Via the Peoria Journal Star, Dr. John Carroll has another powerful post: Haitian Pornography. Excerpt:
Amy Wilentz's new book is titled “Farewell, Fred Voodoo”. In her book Wilentz writes that visitors to Haiti, including herself, tend to be guilty of writing about or photographing Haitians in their despair. She calls this "pornography" when we write about or photograph poor Haitians for its shock value. And the Haitian subject usually never knows what becomes of their story or photo. They hardly ever benefit in any meaningful way.
I agree that this is some form of pornography. But if the story or the photograph may spur someone to do something good for the person or for Haiti, I rationalize that it may be less pornographic.
I have found myself in the same spot that Wilentz describes in Haiti many times in 30 years. And I have asked myself: Why am I here? Should I be here? Do I have any right to be here? Am I doing any good to be here and to document what I am seeing?
I realize I am different than the Haitian I am examining or interviewing or photographing in that I can leave Haiti anytime. Wilentz says that poverty is not so bad when you can “snap your fingers” and it comes to an end. In other words we can go home when we have had our fill. But Haitians cannot go home when they’ve had their fill. They ARE home.
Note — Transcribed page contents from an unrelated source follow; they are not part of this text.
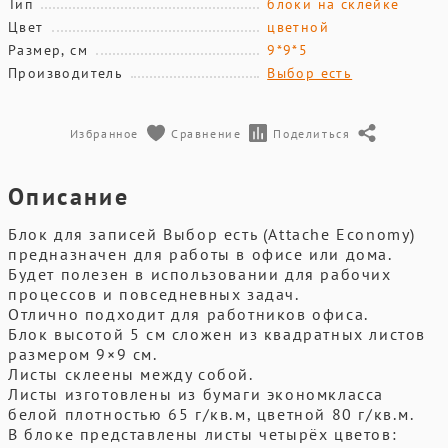
Тип
блоки на склейке
Цвет
цветной
Размер, см
9*9*5
Производитель
Выбор есть
Избранное
Сравнение
Поделиться
Описание
Блок для записей Выбор есть (Attache Economy)
предназначен для работы в офисе или дома.
Будет полезен в использовании для рабочих
процессов и повседневных задач.
Отлично подходит для работников офиса.
Блок высотой 5 см сложен из квадратных листов
размером 9×9 см.
Листы склеены между собой.
Листы изготовлены из бумаги экономкласса
белой плотностью 65 г/кв.м, цветной 80 г/кв.м.
В блоке представлены листы четырёх цветов:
Most are condemned to live here forever.
Living in Haiti should be wonderful, like the Arawak Indians found it to be centuries ago. But the Arawaks lived with dignity and most Haitians do not. Haitian roofs leak and their kids hair is orange and they vomit worms. And so a million Haitians, give or take a few hundred thousand, have left Haiti with visas or on creaking boats. Many have made it big but many are cleaning bathrooms in South Florida airports and hotels. They do the undignified work we won’t do.
Yesterday I was approached at St. Catherine Laboure Hospital in Cite Soleil by a thin man who was walking with a woman. He had the requisite IV in his arm. Haitians firmly believe that getting IV fluid is good for what ails you and it frequently is.
He politely said hello and came over and sat down next to me on the wooden bench in the courtyard of the hospital. He told me his name is Pierre and that he is from a little village named Lilavois located on the outskirts of Port-au-Prince. He said that he had been a carpenter until he got too weak to work. And then he started telling me his medical problems.Please read his whole post. In my own way, I wrestle with the same issue: Is my blog just a form of disaster porn, providing agreeable thrills to safe, well-fed, healthy people with a fast online connection? I feel that especially when I see my traffic spike, as it did when the Bopha/Pablo storm hit the Philippines, and just the other day after the Solomon Islands earthquake.
Like John, perhaps I'm rationalizing, but I know that much of that traffic is from healthcare experts and government agencies that really can do something about the natural and public-health disasters I post about. Others have friends or family in hot-zone countries.
And finally, I hope my posts, like John's, bear some kind of witness to the suffering they report—suffering that the rest of the world should not ignore.